Locate the string "вопросы" throughout the material and copy every line in which it occurs.

## RECORDS FOR THE TASK
* * *

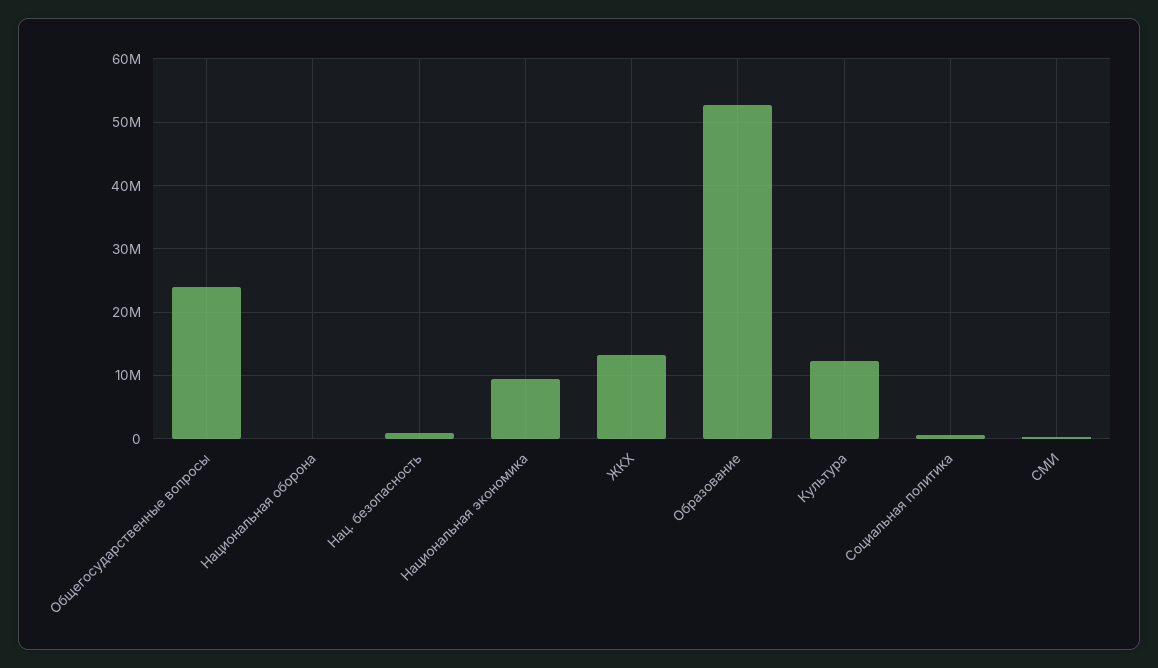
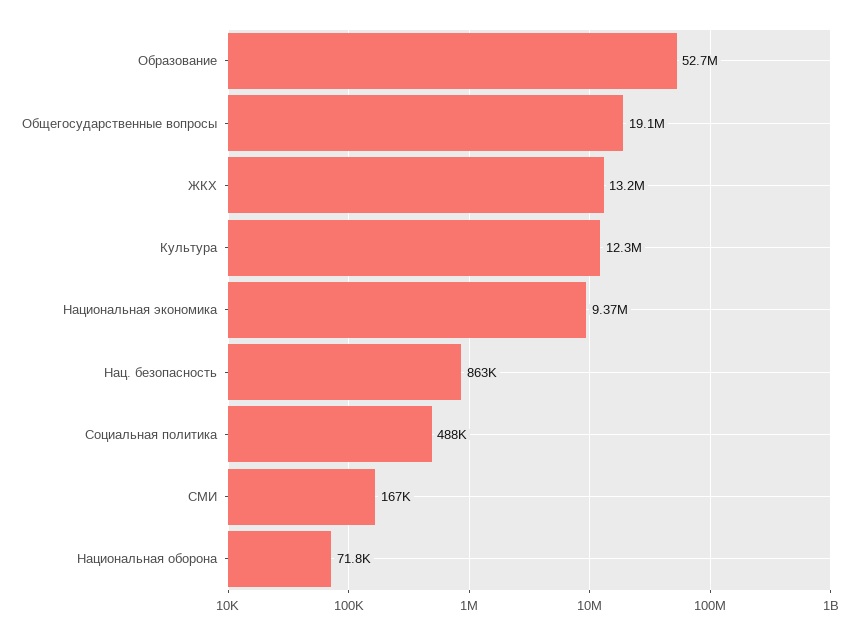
  {
-   "Общегосударственные вопросы": 24000000,
+   "Общегосударственные вопросы": 19100000,
    "Национальная оборона": 71800,
    "Нац. безопасность": 863000,
    "Национальная экономика": 9370000,
    "ЖКХ": 13200000,
    "Образование": 52700000,
    "Культура": 12300000,
    "Социальная политика": 488000,
    "СМИ": 167000
  }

* * *

## TASK SOLUTION
-   "Общегосударственные вопросы": 24000000,
+   "Общегосударственные вопросы": 19100000,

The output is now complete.